Simulation and Reconstruction of Runoff in the High-Cold Mountains Area Based on Multiple Machine Learning Models

Abstract

Runoff from the high-cold mountains area (HCMA) is the most important water resource in the arid zone, and its accurate forecasting is key to the scientific management of water resources downstream of the basin. Constrained by the scarcity of meteorological and hydrological stations in the HCMA and the inconsistency of the observed time series, the simulation and reconstruction of mountain runoff have always been a focus of cold region hydrological research.

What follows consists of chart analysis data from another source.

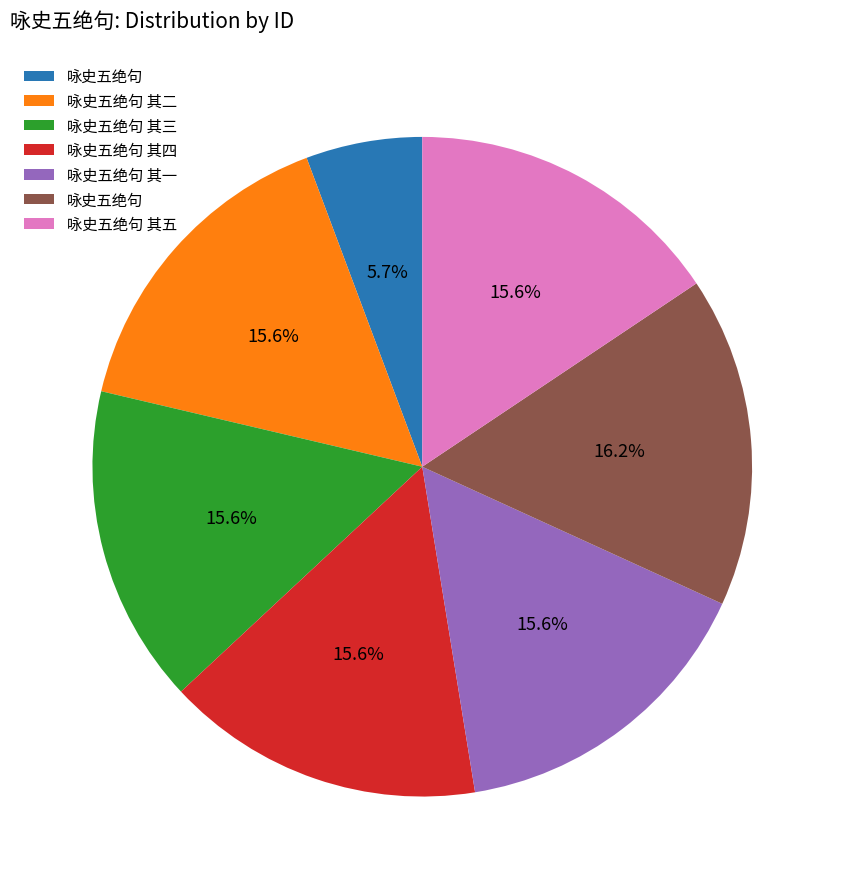

Is there any slice that represents more than half of the pie?

No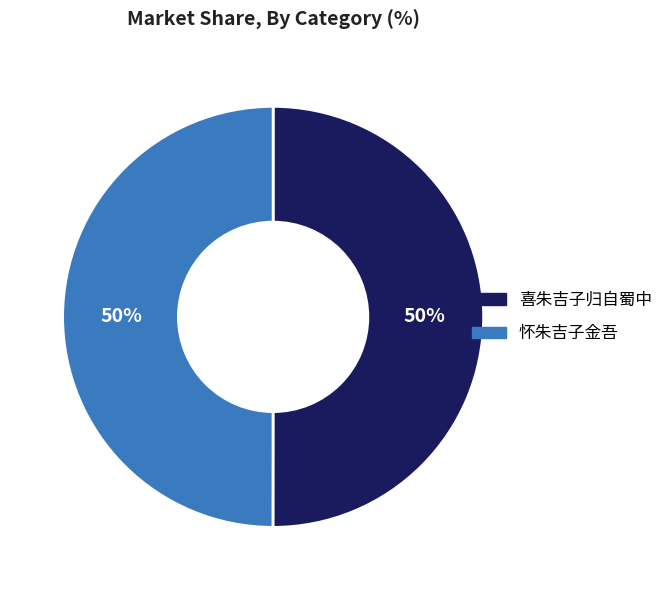

Approximately how many times larger is the value at 怀朱吉子金吾 compared to 喜朱吉子归自蜀中?

1.0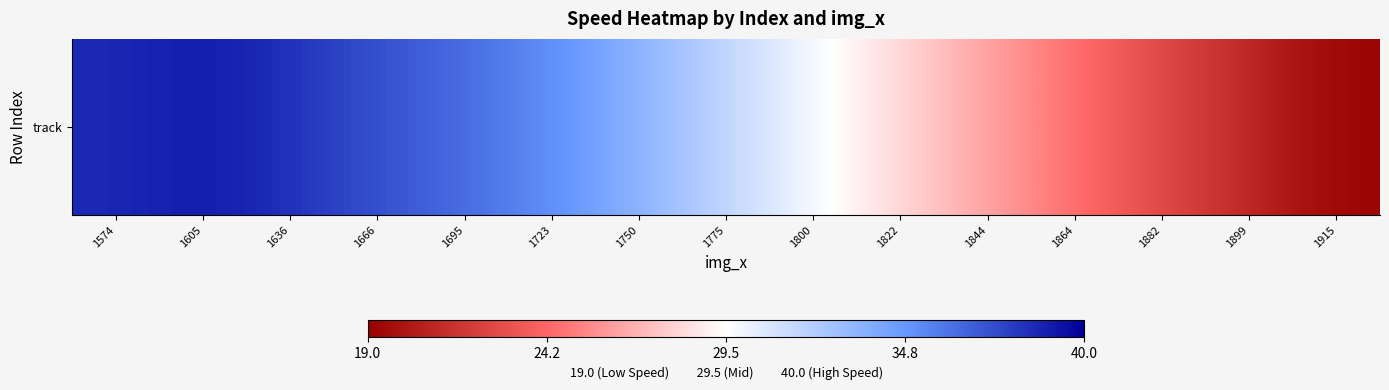

What is the minimum value shown in the chart?

19.2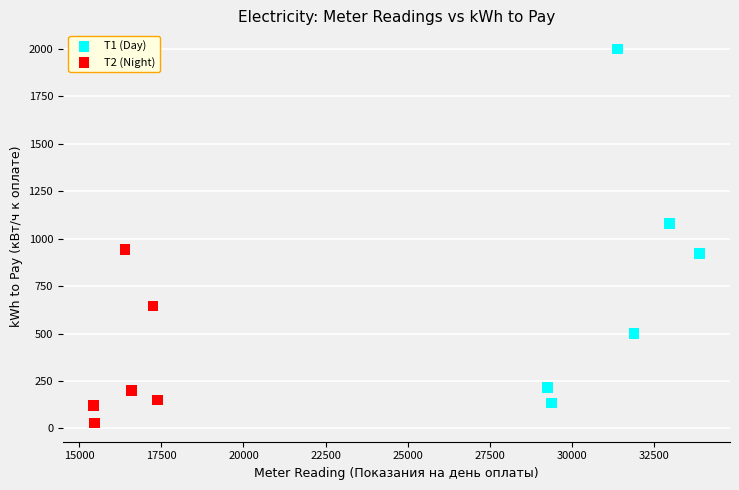

Which series contains the lowest Y value?

T2 (Night)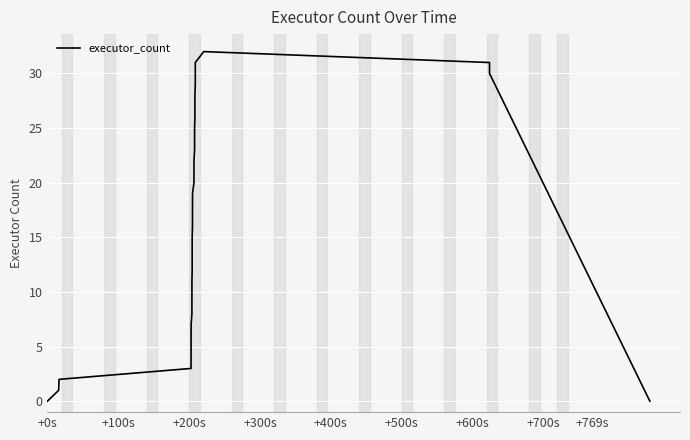

What is the greatest value displayed?

32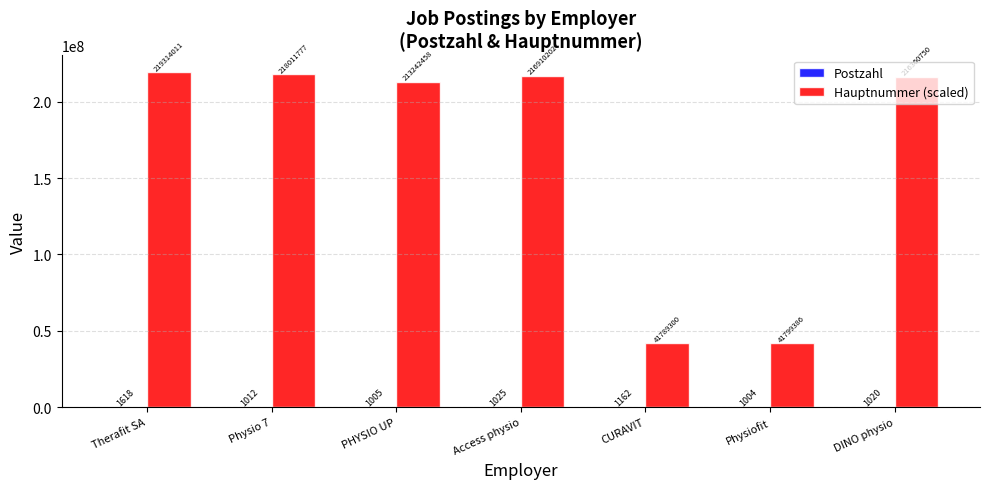

How many categories are shown in the chart?

7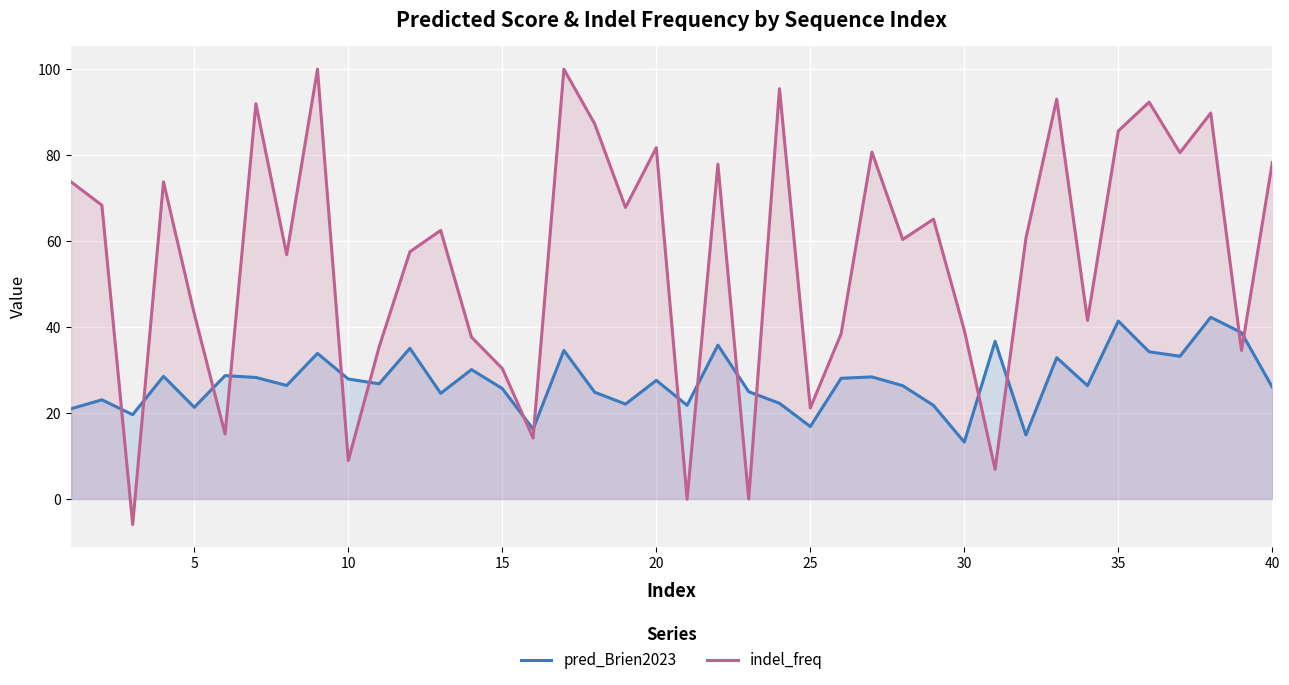

Rank the series by their maximum value, from lowest to highest.

pred_Brien2023, indel_freq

Based on the runoff observations of the Yurungkash and Kalakash Rivers, the upstream tributaries of the Hotan River on the northern slope of the Kunlun Mountains at different time periods, and the meteorological and atmospheric circulation indices, we used feature analysis and machine learning methods to select the input elements, train, simulate, and select the preferences of the machine learning models of the runoffs of the two watersheds, and reconstruct the missing time series runoff of the Kalakash River. The results show the following. (1) Air temperature is the most important driver of runoff variability in mountainous areas upstream of the Hotan River, and had the strongest performance in terms of the Pearson correlation coefficient (ρXY) and random forest feature importance (FI) (ρXY = 0.63, FI = 0.723), followed by soil temperature (ρXY = 0.63, FI = 0.043), precipitation, hours of sunshine, wind speed, relative humidity, and atmospheric circulation were weakly correlated. A total of 12 elements were selected as the machine learning input data. (2) Comparing the results of the Yurungkash River runoff simulated by eight machine learning methods, we found that the gradient boosting and random forest methods performed best, followed by the AdaBoost and Bagging methods, with Nash–Sutcliffe efficiency coefficients (NSE) of 0.84, 0.82, 0.78, and 0.78, while the support vector regression (NSE = 0.68), ridge (NSE = 0.53), K-nearest neighbor (NSE = 0.56), and linear regression (NSE = 0.51) were simulated poorly. (3) The application of four machine learning methods, gradient boosting, random forest, AdaBoost, and bagging, to simulate the runoff of the Kalakash River for 1978–1998 was generally outstanding, with the NSE exceeding 0.75, and the results of reconstructing the runoff data for the missing period (1999–2019) could well reflect the characteristics of the intra-annual and inter-annual changes in runoff.